Ilya Sutskever, co-founder and former chief scientist of OpenAI, has moved away from the “bigger is better” philosophy he once advocated, highlighting a change in focus for AI development. Now leading Safe Superintelligence Inc. (SSI), Sutskever underscores that merely scaling models up may no longer be the solution to advancing artificial intelligence.
Scaling and Its Limits: Insights from Sutskever
Previously an advocate of expanding model sizes to achieve better results, Sutskever’s views have shifted following the industry’s realization that scaling comes with diminishing returns. “The 2010s were the age of scaling, now we’re back in the age of wonder and discovery once again. Everyone is looking for the next thing,” Sutskever told Reuters recently, emphasising that “Scaling the right thing matters more now than ever”.
The development of OpenAI’s upcoming Orion model serves as a prime example for this. Despite initial high hopes, Orion’s outcomes are said to be more incremental than groundbreaking, particularly struggling in complex areas like coding. The high cost associated with training models at this scale—exceeding by far the $100 million for GPT-4—highlights the unsustainability of such a strategy in the long run.
SSI’s Mission and Strategic Focus
Sutskever’s new venture, SSI, is a research-focused lab aimed at creating superintelligent systems that prioritize safety over commercial gain. Launched in June 2024, the startup quickly attracted over $1 billion in investment by September.
Unlike other AI companies, SSI has set a clear boundary by choosing not to enter the competitive product market, instead focusing solely on safe AI research. The company’s primary goal will be to build safe superintelligence according to a note on its website, highlighting the shift from Sutskever´s past focus at OpenAI.
From OpenAI to Safe Superintelligence
Sutskever’s departure from OpenAI in May 2024 came after months of internal tension, which reached a peak in late 2023. Together with CTO Mira Murati, who also left OpenAI recently, he raised concerns about CEO Sam Altman’s transparency and direction, leading to an attempted removal of Altman by the board.
The move, however, backfired due to resistance from Microsoft, OpenAI’s major investor, and an overwhelming majority of staff.

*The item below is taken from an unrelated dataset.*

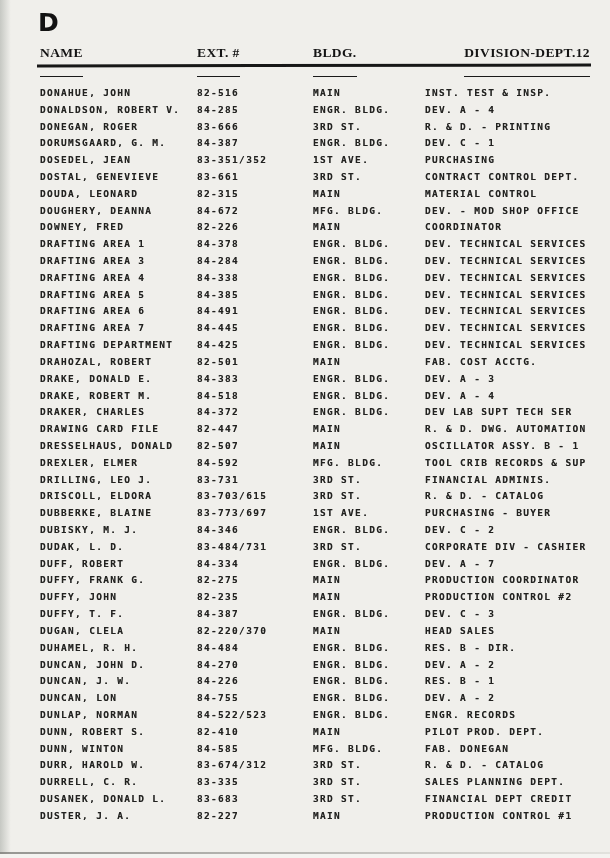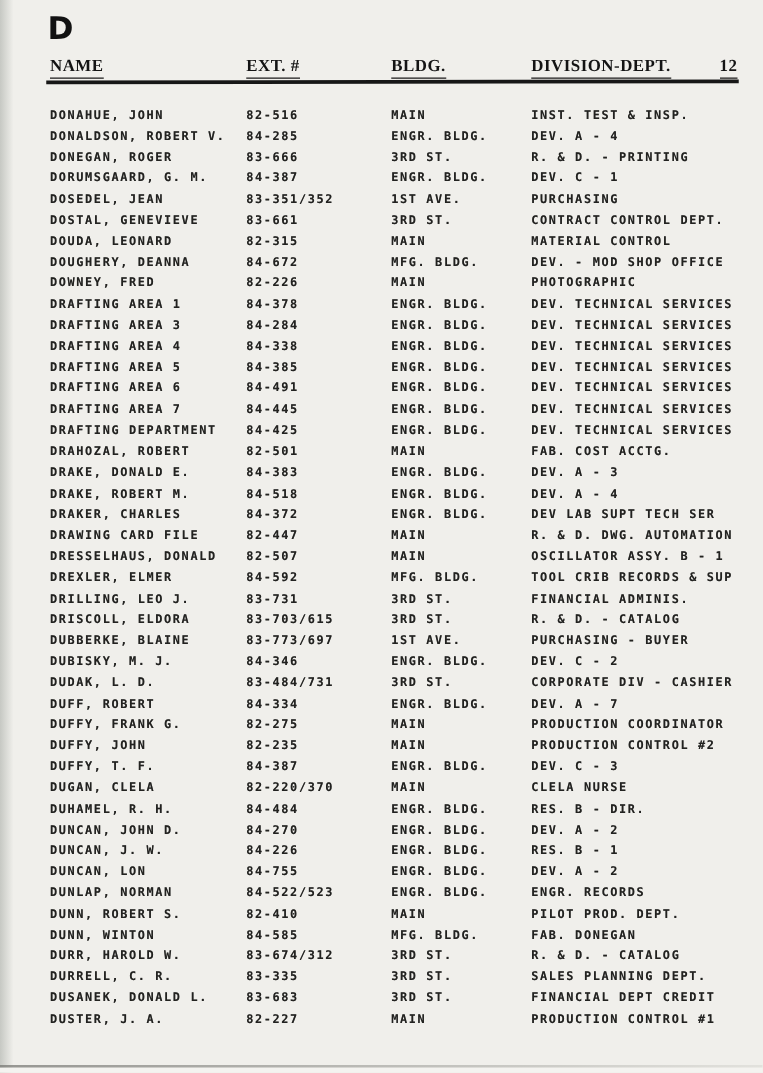"NAME" .header-row .hcol { padding-bottom: 1px -> 15px }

Altman was reinstated, and the board underwent a shake-up that included Sutskever’s exit.
Jakub Pachocki, a seasoned OpenAI researcher known for leading advancements in AI gaming and reasoning models, took over Sutskever’s role as chief scientist after his departure. Pachocki has since steered OpenAI through changes that involve more nuanced strategies, such as post-training optimizations and test-time compute integration.
Synthetic Data as a Solution
With data scarcity becoming an increasing concern, experts predict a depletion of high-quality training datasets by 2026. To mitigate this, OpenAI and other industry leaders have turned to synthetic data generation.
By using advanced models to create datasets that mimic real-world language, the training process can continue when genuine data is limited. Nvidia has also adopted this approach, releasing Nemotron-4 340B, a series of models designed to produce synthetic training data.
Adopting Test-Time Compute and Optimized Techniques
To address the challenges of scaling, AI firms, including OpenAI, have also shifted toward techniques like test-time compute. This method allows AI to simulate various solutions during the inference phase and choose the most effective outcome.
This approach contrasts with the one-shot response generation of traditional models, leading to better problem-solving abilities. OpenAI’s o1 model and projects at Anthropic and Google reflect this trend, showcasing a broader industry movement toward more efficient model use.
The industry is adapting, with smaller, specialized models gaining attention as an alternative to large-scale systems. Anthropic’s new Claude 3.5 Haiku AI model promises cost-effective text processing and takes on OpenAI’s GPT-4o Mini with competitive pricing and advanced features. Meta has launched compact Llama models to enhance mobile AI, offering efficient AI processing on smartphones and small devices.